**УСЛОВИЕ ЗАДАНИЯ**
Проверьте, согласуются ли с текстом о сонете Рембо утверждения ниже. Для каждого ответьте «да» или «нет» и дословно приведите слова текста, которые это решают.
(а) Ряд звуков от А до О следует порядку латинского алфавита.
(б) В алхимической символике красный цвет связывался с серой.
(в) В сонете вместо золота появляются зеленый цвет и оттенки голубого, синего и фиолетового.

**ИСХОДНЫЙ ТЕКСТ**
Все стихотворение являет собой целеустремленное развитие темы восхождения: от начал неодухотворенной стихии и темных страстей, через их преодоление в познании – к высокой гармонии мироздания. Вершина пути, его «Омега» определена на языке и вобразах Апокалипсиса – как пророчество последних судьбах мира:

«О, пронзительный звук последней Трубы,

Тишина, охватившая Миры и Ангелов».

Идее восхождения отвечает и ряд перечисленных звуков/букв – от А до О (Альфа и Омега, начало и конец пути), нарушающий последовательность латинского алфавита, так как Рембо ориентируется на греческий, традиционный язык алхимии.

Та же идея лежит в семантике цветового ряда, связанного с алхимической символикой. В алхимии добывание золота, символа просветления и спасения (и, с другой стороны, вполне “реального” средства вечной жизни) включало четыре ступени, которые обозначались разными цветами, связывались с определенным металлом (иногда – со стихиями и животными):черный - начало, земля, низшие силы, греховность; белый - первая простейшая работа, первое превращение, ртуть; красный - страдание, страсть, возвышение, сера; и, наконец, золото.

Рембо точно воспроизводит первые три стадии духовной эволюции (или алхимического эксперимента) – не только восходящую последовательность цветовых знаков, но и их символическую семантику. Однако золото заменяется в сонете зеленым и гаммой голубого, синего и фиолетового оттенков, связанных с бесконечностью космического пространства и совершенством Бога.

[Данные из коллекции]
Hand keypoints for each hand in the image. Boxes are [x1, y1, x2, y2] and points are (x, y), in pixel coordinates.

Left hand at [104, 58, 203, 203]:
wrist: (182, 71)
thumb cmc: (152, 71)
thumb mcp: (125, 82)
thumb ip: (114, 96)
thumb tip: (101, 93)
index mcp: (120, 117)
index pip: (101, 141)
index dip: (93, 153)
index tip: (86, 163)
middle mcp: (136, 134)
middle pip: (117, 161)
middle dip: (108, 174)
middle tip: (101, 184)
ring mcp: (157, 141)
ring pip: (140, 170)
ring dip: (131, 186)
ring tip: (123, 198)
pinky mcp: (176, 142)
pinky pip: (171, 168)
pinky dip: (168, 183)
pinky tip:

**ПИСЬМЕННЫЙ ОТВЕТ**
(а) Нет: «нарушающий последовательность латинского алфавита».
(б) Да: «красный - страдание, страсть, возвышение, сера».
(в) Да: «золото заменяется в сонете зеленым и гаммой голубого, синего и фиолетового оттенков».